» **WORK TO BE COMPLETED**
Your output should be the complete listing, repeated exactly.

» **EXERCISE DATA**

◆ ◆ ◆

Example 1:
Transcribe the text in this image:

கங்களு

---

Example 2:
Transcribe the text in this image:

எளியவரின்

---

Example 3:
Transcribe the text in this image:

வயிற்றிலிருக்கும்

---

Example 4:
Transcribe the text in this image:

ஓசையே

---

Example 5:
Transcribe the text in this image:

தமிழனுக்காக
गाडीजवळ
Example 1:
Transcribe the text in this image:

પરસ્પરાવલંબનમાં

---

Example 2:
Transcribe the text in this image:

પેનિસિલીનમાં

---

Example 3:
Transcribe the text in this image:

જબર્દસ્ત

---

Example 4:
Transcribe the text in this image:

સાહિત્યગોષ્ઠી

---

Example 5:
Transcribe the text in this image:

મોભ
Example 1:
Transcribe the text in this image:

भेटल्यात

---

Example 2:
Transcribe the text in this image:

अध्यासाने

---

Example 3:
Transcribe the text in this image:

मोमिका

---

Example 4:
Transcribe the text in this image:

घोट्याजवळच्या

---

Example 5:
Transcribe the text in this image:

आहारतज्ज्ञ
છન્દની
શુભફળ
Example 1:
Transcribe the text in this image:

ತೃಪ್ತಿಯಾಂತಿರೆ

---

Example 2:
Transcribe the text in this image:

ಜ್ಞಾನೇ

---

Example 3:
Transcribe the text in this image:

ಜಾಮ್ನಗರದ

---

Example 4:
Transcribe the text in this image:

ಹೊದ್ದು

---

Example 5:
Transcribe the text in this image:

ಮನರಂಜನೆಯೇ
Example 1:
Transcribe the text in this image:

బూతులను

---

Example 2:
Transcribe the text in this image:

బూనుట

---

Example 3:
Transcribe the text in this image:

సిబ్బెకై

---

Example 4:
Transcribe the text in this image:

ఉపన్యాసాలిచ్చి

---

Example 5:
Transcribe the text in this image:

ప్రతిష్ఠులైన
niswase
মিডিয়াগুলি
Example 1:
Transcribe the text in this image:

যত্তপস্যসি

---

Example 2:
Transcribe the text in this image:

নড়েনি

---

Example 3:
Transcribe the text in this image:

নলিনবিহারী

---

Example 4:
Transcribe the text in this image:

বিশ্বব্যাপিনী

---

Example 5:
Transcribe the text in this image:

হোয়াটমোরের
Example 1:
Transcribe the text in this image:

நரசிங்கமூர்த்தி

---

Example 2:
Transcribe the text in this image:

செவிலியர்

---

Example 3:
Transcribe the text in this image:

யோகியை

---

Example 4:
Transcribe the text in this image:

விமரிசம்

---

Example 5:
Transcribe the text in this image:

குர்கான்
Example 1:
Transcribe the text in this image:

◆ ◆ ◆

» **ANSWER TO THIS EXERCISE**
Example 1:
Transcribe the text in this image:

கங்களு

---

Example 2:
Transcribe the text in this image:

எளியவரின்

---

Example 3:
Transcribe the text in this image:

வயிற்றிலிருக்கும்

---

Example 4:
Transcribe the text in this image:

ஓசையே

---

Example 5:
Transcribe the text in this image:

தமிழனுக்காக
गाडीजवळ
Example 1:
Transcribe the text in this image:

પરસ્પરાવલંબનમાં

---

Example 2:
Transcribe the text in this image:

પેનિસિલીનમાં

---

Example 3:
Transcribe the text in this image:

જબર્દસ્ત

---

Example 4:
Transcribe the text in this image:

સાહિત્યગોષ્ઠી

---

Example 5:
Transcribe the text in this image:

મોભ
Example 1:
Transcribe the text in this image:

भेटल्यात

---

Example 2:
Transcribe the text in this image:

अध्यासाने

---

Example 3:
Transcribe the text in this image:

मोमिका

---

Example 4:
Transcribe the text in this image:

घोट्याजवळच्या

---

Example 5:
Transcribe the text in this image:

आहारतज्ज्ञ
છન્દની
શુભફળ
Example 1:
Transcribe the text in this image:

ತೃಪ್ತಿಯಾಂತಿರೆ

---

Example 2:
Transcribe the text in this image:

ಜ್ಞಾನೇ

---

Example 3:
Transcribe the text in this image:

ಜಾಮ್ನಗರದ

---

Example 4:
Transcribe the text in this image:

ಹೊದ್ದು

---

Example 5:
Transcribe the text in this image:

ಮನರಂಜನೆಯೇ
Example 1:
Transcribe the text in this image:

బూతులను

---

Example 2:
Transcribe the text in this image:

బూనుట

---

Example 3:
Transcribe the text in this image:

సిబ్బెకై

---

Example 4:
Transcribe the text in this image:

ఉపన్యాసాలిచ్చి

---

Example 5:
Transcribe the text in this image:

ప్రతిష్ఠులైన
niswase
মিডিয়াগুলি
Example 1:
Transcribe the text in this image:

যত্তপস্যসি

---

Example 2:
Transcribe the text in this image:

নড়েনি

---

Example 3:
Transcribe the text in this image:

নলিনবিহারী

---

Example 4:
Transcribe the text in this image:

বিশ্বব্যাপিনী

---

Example 5:
Transcribe the text in this image:

হোয়াটমোরের
Example 1:
Transcribe the text in this image:

நரசிங்கமூர்த்தி

---

Example 2:
Transcribe the text in this image:

செவிலியர்

---

Example 3:
Transcribe the text in this image:

யோகியை

---

Example 4:
Transcribe the text in this image:

விமரிசம்

---

Example 5:
Transcribe the text in this image:

குர்கான்
Example 1:
Transcribe the text in this image:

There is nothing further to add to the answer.